International incentives still figure prominently in the mix. The Association of Film Commissioners International (AFCI) lists assorted tax credits, rebates and other perks on its Web site spanning such countries as Australia, Belgium, Brazil, Canada, France, Germany, Ireland, Italy, Jamaica, Netherlands, New Zealand, Spain, Sweden, the U.K., Puerto Rico and Venezuela.
While a fair amount of these incentives don’t include commercials, the prospect of actor talent buyouts in foreign countries has proven attractive to a number of advertisers.
The global scope of incentives will be reflected both on the exhibit floor and in the panel discussion agenda of this weekend’s AFCI Locations Trade Show, April 7-9 at the Santa Monica Civic Auditorium.
On Saturday (4/8), from 10-11:30 a.m. at the Doubletree Guest Suites Hotel in Santa Monica, Locations will present Film Incentives: An Independent View of What Governments are Giving, a roundtable discussion moderated by attorney Vince Ravine, with panelists such as AICP’s Steve Caplan, and Jared Underwood of Comerica Bank.
The day prior to the opening of the Locations Trade Show, an AFCI-related discussion on accessing film and TV production incentives worldwide is scheduled.
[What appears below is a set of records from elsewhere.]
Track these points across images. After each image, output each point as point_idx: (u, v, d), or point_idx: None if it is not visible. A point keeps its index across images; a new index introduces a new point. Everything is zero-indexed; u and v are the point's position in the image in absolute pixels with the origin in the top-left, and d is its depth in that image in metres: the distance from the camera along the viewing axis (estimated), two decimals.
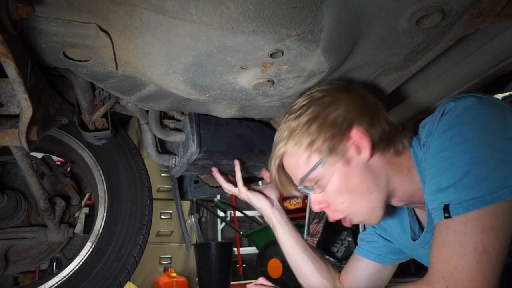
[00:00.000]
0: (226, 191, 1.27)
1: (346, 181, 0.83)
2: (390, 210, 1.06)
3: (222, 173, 1.27)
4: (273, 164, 0.92)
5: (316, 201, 0.87)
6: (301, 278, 1.15)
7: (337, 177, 0.83)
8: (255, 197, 1.19)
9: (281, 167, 0.92)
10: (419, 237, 0.96)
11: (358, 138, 0.83)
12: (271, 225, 1.20)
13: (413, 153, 0.87)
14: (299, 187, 0.89)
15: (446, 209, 0.68)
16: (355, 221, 0.88)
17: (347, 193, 0.84)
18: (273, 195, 1.22)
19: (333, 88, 0.90)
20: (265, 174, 1.31)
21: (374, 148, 0.83)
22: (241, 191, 1.20)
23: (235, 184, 1.23)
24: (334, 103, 0.86)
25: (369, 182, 0.83)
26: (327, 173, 0.83)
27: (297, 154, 0.85)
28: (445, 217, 0.68)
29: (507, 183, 0.65)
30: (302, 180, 0.86)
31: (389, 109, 1.30)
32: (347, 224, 0.89)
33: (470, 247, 0.64)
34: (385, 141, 0.85)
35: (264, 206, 1.18)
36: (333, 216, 0.89)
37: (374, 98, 0.90)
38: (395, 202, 0.90)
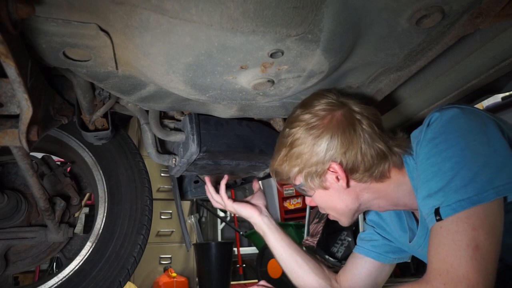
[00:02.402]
0: (215, 205, 1.28)
1: (326, 200, 0.96)
2: (388, 211, 1.07)
3: (213, 185, 1.28)
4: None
5: (307, 200, 1.00)
6: (297, 281, 1.15)
7: (317, 197, 0.96)
8: (241, 207, 1.21)
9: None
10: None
11: (336, 171, 0.89)
12: (261, 233, 1.20)
13: (405, 162, 0.91)
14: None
15: (437, 212, 0.71)
16: (335, 218, 1.01)
17: (327, 208, 0.98)
18: (261, 203, 1.23)
19: (332, 116, 0.90)
20: (255, 184, 1.35)
21: (354, 179, 0.90)
22: (227, 204, 1.22)
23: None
24: (324, 136, 0.88)
25: (347, 201, 0.93)
26: (310, 190, 0.95)
27: (285, 172, 0.95)
28: (437, 220, 0.71)
29: (492, 184, 0.68)
30: (294, 186, 0.97)
31: (390, 109, 1.30)
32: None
33: (463, 244, 0.67)
34: (367, 172, 0.89)
35: (252, 215, 1.20)
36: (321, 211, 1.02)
37: (371, 126, 0.88)
38: (377, 208, 0.99)
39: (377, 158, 0.87)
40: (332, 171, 0.89)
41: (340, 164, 0.87)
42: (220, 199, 1.24)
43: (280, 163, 0.95)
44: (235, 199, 1.23)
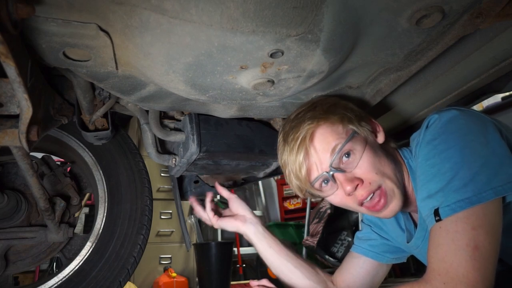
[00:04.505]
0: (206, 222, 1.22)
1: (376, 154, 0.86)
2: None
3: (201, 204, 1.22)
4: (298, 145, 0.88)
5: (349, 180, 0.84)
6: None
7: (368, 149, 0.86)
8: (226, 223, 1.16)
9: (305, 151, 0.88)
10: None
11: (374, 123, 0.93)
12: (251, 242, 1.15)
13: (408, 164, 0.93)
14: (329, 168, 0.85)
15: (436, 212, 0.72)
16: (388, 194, 0.84)
17: (379, 165, 0.85)
18: (241, 210, 1.17)
19: (330, 97, 1.00)
20: (222, 192, 1.23)
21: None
22: (214, 224, 1.17)
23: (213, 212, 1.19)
24: (343, 99, 0.97)
25: (390, 160, 0.89)
26: (359, 146, 0.86)
27: (330, 127, 0.87)
28: (436, 220, 0.72)
29: (491, 185, 0.68)
30: (337, 151, 0.84)
31: (390, 109, 1.30)
32: (379, 204, 0.84)
33: (463, 244, 0.67)
34: (386, 136, 0.94)
35: (237, 227, 1.14)
36: (367, 192, 0.84)
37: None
38: None
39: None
40: (371, 119, 0.93)
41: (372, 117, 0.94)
42: (207, 218, 1.19)
43: (325, 116, 0.87)
44: (218, 217, 1.17)
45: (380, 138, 0.92)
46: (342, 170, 0.85)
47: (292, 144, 0.89)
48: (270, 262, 1.13)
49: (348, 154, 0.85)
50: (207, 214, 1.19)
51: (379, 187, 0.85)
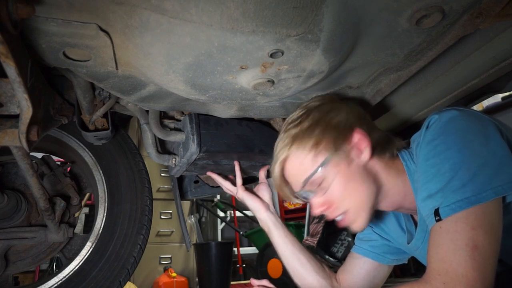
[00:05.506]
0: (225, 189, 1.28)
1: (349, 180, 0.87)
2: (386, 211, 1.07)
3: (219, 173, 1.28)
4: (276, 170, 0.95)
5: (318, 204, 0.90)
6: (298, 280, 1.15)
7: (340, 176, 0.87)
8: (251, 198, 1.21)
9: (282, 174, 0.95)
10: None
11: (359, 140, 0.89)
12: (265, 229, 1.20)
13: (406, 166, 0.92)
14: (300, 192, 0.92)
15: (436, 212, 0.72)
16: (350, 218, 0.89)
17: (350, 191, 0.88)
18: (267, 198, 1.23)
19: (328, 97, 0.99)
20: (261, 174, 1.29)
21: (373, 151, 0.89)
22: (238, 190, 1.22)
23: (233, 183, 1.26)
24: (334, 109, 0.94)
25: (368, 182, 0.89)
26: (330, 173, 0.88)
27: (301, 155, 0.90)
28: (437, 220, 0.72)
29: (491, 184, 0.68)
30: (306, 181, 0.89)
31: (390, 110, 1.30)
32: (343, 222, 0.90)
33: (462, 244, 0.67)
34: (382, 145, 0.92)
35: (259, 209, 1.19)
36: (332, 215, 0.91)
37: (363, 109, 0.98)
38: (384, 206, 0.94)
39: (385, 137, 0.94)
40: (357, 133, 0.90)
41: (361, 129, 0.90)
42: (229, 185, 1.25)
43: (299, 141, 0.90)
44: (246, 187, 1.23)
45: (365, 156, 0.89)
46: (310, 194, 0.91)
47: (273, 163, 0.96)
48: (282, 251, 1.16)
49: (318, 183, 0.89)
50: (229, 183, 1.25)
51: (344, 213, 0.89)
The session was co-sponsored by Loyola Law School, Los Angeles, the L.A. law firm Thelen Reid & Priest, and the Location Managers Guild of America. Panelists included Franck Priot of French film commission Film France; Rino Piccolo of Italy’s Campania Film Commission, Sue Hayes of Film London, Brenda Sexton of the Illinois Film Office, and Paul Steinke of Walt Disney Pictures.
Meanwhile, representation from international film commissions on the Locations Trade Show exhibit floor continues to build. Among those slated to showcase their wares–including locations, infrastructure, incentives and resources–are such international markets as Australia, the Bahamas, Belgium, Brazil, Canada, Chile, Ireland, Fiji, France, Germany, Hong Kong, Iceland, Ireland, Italy, Jamaica, Japan, Jordan, Kenya, Malaysia, New Zealand, Peru, Puerto Rico, Scotland, South Africa, Spain, Thailand and Trinidad.
Film commissions and support services from throughout the U.S. continue to be mainstay exhibitors. Last year’s Locations drew some 3,400 production industry attendees, including members of the commercialmaking community spanning production houses and ad agencies.
Feedback from exhibitors was positive on the quality of booth traffic, with location decision-makers spanning features, TV, spots and documentaries. This will mark the 21st year of the annual AFCI Locations event, which provides a centralized venue where producers, directors, location managers, agency creatives and other industry artisans can connect with film commission members from around the world.